Algumas propostas são mais restritas, caso do Apê da Lapa, feito por dois chefs, que preferem nem aparecer, para que não cresça demais. Os seguidores dessa turma sabem que é preciso ficar de olho nas redes sociais, pois as datas nem sempre são anunciadas com antecedência. A especialista em permacultura Bia Goll, por exemplo, avisou que faria um jantar-oficina, na terça-feira 8, uma semana antes. No sobradão onde mora, próximo à Avenida Paulista, batizado de Casa Botânica, ela ensinou, para oito pessoas, a fazer quatro pratos e uma sobremesa. Só depois da aula, veio a comilança. E não há dúvida: ver os chefs em ação faz parte do prazer do evento. No Recife, as reservas para a noite da massa fresca da Trattoria DaDani costumam esgotar em menos de uma semana. “Para mim, o desafio é trazer e mostrar novidades, como os origamis de massa fresca em forma de pequenos barcos”, diz a chef pernambucana Danielle Johnnei.

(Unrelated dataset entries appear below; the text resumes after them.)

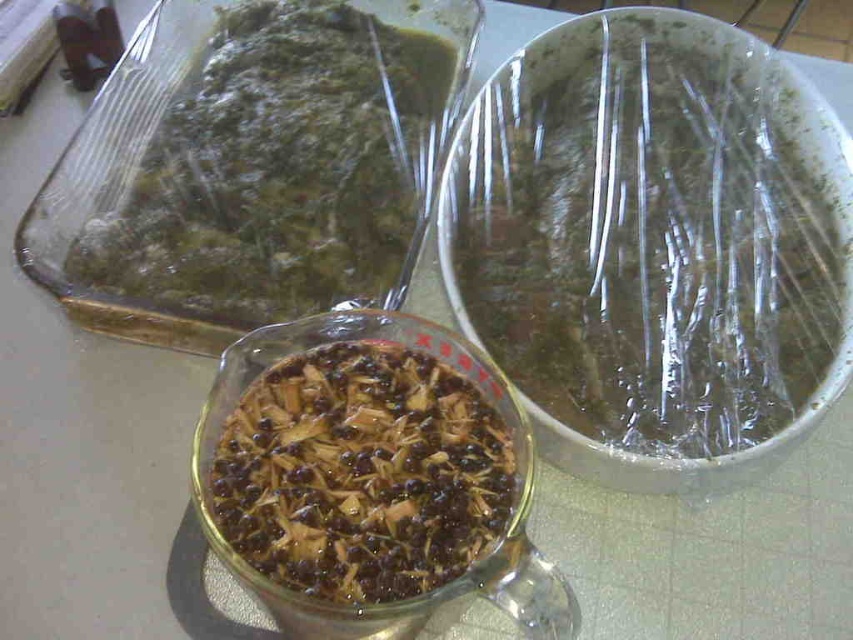
Question: Which of the following is the farthest from the observer?

Choices:
 (A) green matte cake at center
 (B) transparent plastic bowl at upper right

Answer: (A)

Question: Which of the following is the closest to the observer?

Choices:
 (A) brown matte glass bowl at center
 (B) transparent plastic bowl at upper right

Answer: (A)

Question: Can you confirm if transparent plastic bowl at upper right is positioned below green matte cake at center?

Choices:
 (A) no
 (B) yes

Answer: (B)

Question: Does transparent plastic bowl at upper right appear on the right side of green matte cake at center?

Choices:
 (A) yes
 (B) no

Answer: (A)

Question: Observing the image, what is the correct spatial positioning of transparent plastic bowl at upper right in reference to brown matte glass bowl at center?

Choices:
 (A) right
 (B) left

Answer: (A)

Question: Which point is farther to the camera?

Choices:
 (A) (325, 564)
 (B) (679, 221)
 (C) (363, 67)

Answer: (C)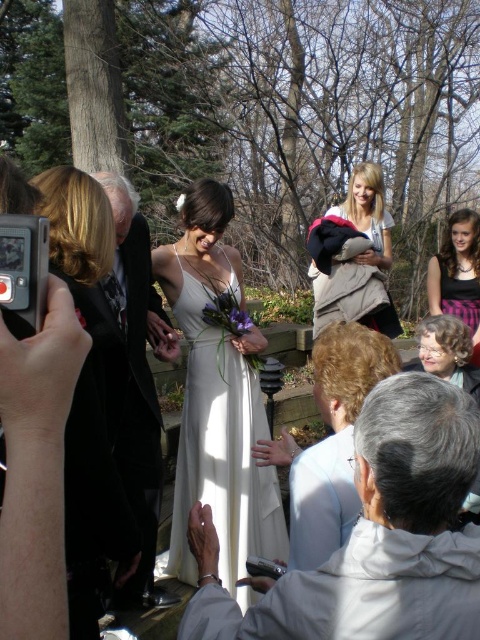
You are a photographer at the wedding and need to decide which garment to focus on for a closeup. The white satin jacket at lower right and the white satin dress at left are both in view. Which one has a wider silhouette?

The white satin jacket at lower right has a wider silhouette than the white satin dress at left.

You are a photographer at the wedding. You need to capture a group photo that includes both the white satin dress at left and the white cotton shirt at upper center. The camera you are using has a maximum focus range of 10 feet. Will you be able to fit both subjects into the frame without moving the camera?

The distance between the white satin dress at left and the white cotton shirt at upper center is 11.03 feet, which exceeds the camera maximum focus range of 10 feet. Therefore, you will not be able to fit both subjects into the frame without moving the camera.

Pratos artesanais a esse ponto são viáveis apenas quando se trabalha a portas fechadas. Para proporcionar um menu degustação de cinco tempos, com iguarias típicas da gastronomia nórdica, a chef Denise Guerschman organiza todos os fins de semana um jantar no sábado e um almoço no domingo, com apenas dezenove pessoas, no restaurante O Escandinavo, em São Paulo. “Usamos insumos que não são fáceis de ser encontrados, que exigem preparo antecipado”, explica Denise.

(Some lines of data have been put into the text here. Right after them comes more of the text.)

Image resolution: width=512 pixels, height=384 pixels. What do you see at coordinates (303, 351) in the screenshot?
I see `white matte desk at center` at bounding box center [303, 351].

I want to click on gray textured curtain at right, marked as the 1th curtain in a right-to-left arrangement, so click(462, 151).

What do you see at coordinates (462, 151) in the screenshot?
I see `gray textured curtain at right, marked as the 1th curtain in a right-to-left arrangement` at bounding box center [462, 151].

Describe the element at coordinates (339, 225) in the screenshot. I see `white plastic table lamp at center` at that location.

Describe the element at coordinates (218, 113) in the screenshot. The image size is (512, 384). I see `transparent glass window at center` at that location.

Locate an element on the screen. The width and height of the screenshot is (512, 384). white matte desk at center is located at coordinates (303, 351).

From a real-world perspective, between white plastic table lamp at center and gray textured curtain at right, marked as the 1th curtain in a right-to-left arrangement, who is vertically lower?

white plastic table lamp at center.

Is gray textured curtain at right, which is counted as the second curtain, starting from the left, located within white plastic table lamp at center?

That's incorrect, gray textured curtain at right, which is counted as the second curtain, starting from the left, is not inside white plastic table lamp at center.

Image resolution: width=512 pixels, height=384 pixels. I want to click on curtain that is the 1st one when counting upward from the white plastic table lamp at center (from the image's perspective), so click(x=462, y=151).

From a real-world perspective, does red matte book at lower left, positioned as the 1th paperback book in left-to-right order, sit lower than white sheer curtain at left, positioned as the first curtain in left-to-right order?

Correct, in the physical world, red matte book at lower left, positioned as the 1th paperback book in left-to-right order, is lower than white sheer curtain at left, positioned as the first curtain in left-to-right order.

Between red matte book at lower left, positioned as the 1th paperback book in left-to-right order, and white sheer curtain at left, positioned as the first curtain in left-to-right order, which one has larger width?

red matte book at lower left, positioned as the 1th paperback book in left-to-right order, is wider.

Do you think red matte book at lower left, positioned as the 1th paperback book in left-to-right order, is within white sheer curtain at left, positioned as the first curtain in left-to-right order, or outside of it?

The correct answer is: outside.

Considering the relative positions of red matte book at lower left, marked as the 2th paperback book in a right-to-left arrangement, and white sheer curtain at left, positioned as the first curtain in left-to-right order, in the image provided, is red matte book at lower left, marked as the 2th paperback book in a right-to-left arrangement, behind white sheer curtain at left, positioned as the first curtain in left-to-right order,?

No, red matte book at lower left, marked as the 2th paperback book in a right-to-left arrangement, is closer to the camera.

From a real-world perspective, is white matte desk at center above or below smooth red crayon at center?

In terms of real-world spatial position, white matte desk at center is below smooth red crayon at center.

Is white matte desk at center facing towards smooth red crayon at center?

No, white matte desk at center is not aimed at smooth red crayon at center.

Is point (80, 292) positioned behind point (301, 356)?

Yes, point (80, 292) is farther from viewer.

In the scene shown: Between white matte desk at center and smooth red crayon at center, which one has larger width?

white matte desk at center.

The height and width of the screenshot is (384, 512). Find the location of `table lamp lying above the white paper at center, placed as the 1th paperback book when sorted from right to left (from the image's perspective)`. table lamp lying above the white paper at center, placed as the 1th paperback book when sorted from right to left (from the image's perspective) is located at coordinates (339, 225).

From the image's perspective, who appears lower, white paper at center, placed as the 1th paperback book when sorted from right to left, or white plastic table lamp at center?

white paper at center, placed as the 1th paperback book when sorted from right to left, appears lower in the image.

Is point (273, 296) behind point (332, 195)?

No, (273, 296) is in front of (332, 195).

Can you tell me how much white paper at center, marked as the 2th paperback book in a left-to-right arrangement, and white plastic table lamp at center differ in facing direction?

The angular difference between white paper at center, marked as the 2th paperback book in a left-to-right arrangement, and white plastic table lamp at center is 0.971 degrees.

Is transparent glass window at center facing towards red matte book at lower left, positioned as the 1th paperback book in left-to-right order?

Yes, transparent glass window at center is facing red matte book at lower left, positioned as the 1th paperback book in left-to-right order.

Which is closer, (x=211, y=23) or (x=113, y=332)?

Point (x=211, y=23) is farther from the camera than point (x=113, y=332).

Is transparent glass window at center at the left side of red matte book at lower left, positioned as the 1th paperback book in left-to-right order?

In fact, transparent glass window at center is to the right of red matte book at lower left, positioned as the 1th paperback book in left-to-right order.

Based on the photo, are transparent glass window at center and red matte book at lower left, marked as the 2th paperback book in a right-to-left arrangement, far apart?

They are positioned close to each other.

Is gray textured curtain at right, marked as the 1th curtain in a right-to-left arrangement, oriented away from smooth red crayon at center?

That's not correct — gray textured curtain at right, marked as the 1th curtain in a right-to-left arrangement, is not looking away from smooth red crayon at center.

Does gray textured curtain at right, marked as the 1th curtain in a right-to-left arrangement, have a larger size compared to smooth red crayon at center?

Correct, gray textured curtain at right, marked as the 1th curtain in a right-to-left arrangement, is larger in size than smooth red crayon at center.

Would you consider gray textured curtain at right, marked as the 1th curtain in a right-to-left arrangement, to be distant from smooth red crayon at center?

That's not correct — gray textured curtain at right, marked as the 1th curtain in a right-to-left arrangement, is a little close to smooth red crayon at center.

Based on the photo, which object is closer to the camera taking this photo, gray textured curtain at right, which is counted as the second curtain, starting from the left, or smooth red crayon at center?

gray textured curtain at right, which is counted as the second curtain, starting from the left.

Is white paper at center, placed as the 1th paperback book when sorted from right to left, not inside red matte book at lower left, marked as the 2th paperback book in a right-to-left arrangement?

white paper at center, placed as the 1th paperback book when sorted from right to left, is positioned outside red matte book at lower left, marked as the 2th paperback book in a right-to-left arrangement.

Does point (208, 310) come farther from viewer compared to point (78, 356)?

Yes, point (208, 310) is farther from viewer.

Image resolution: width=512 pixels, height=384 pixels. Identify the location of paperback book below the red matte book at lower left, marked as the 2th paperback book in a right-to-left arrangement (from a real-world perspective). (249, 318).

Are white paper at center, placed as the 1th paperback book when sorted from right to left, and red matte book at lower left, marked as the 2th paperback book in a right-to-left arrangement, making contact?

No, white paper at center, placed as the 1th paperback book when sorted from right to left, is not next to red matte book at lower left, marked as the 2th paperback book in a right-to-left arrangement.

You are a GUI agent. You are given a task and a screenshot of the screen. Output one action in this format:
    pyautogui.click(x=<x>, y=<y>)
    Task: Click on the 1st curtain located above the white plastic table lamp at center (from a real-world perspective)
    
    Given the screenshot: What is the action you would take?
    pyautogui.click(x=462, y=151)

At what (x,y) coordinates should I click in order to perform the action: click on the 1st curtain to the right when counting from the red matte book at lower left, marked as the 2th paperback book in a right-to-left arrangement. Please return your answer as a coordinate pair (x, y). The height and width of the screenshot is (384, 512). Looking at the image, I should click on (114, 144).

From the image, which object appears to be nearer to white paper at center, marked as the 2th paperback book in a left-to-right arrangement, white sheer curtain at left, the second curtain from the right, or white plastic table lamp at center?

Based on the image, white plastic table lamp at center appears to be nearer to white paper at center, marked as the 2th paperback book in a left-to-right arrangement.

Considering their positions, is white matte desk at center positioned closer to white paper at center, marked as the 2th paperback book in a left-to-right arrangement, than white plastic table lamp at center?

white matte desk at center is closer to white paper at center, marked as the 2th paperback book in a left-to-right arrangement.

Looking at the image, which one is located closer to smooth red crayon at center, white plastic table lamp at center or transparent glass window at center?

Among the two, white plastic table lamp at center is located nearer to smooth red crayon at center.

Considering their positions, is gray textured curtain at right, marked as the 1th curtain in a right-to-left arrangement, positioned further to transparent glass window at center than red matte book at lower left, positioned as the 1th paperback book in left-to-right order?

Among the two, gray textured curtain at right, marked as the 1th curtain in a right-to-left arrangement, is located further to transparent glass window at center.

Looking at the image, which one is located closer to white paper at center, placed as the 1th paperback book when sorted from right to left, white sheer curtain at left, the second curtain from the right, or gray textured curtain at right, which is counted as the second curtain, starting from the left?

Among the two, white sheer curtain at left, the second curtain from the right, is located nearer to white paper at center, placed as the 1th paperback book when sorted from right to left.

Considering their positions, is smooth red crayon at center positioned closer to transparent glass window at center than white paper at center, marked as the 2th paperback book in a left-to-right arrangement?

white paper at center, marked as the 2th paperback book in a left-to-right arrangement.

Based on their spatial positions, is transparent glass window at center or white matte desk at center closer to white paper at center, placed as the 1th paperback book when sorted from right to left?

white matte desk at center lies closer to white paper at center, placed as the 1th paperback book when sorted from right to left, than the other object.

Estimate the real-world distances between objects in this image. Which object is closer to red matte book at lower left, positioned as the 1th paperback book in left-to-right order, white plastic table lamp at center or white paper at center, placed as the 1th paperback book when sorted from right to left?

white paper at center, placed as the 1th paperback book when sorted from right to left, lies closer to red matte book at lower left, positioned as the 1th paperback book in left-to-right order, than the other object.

Idealizadora do Clandestino, projeto descolado que oferece menu degustação de doze a quinze etapas, a chef Bel Coelho enxerga no formato a oportunidade de ter uma equipe enxuta e integrada ao processo criativo, além de zelo pela biodiversidade do que prepara. O Clandestino, que parou por um tempinho, voltará no segundo semestre dentro do Cuia Café, no térreo do Copan, edifício cartão-postal da capital paulista, de Oscar Niemeyer e Carlos Lemos. Quem ali entrar terá uma bela história de paladar para contar.
Vale, em experiências desse quilate, uma frase de Joël Robuchon, dono de 28 estrelas Michelin no currículo: “Não podemos cozinhar se não gostamos das pessoas”. Funciona ao redor da mesa, diante de um balcão, mas em tudo, na vida.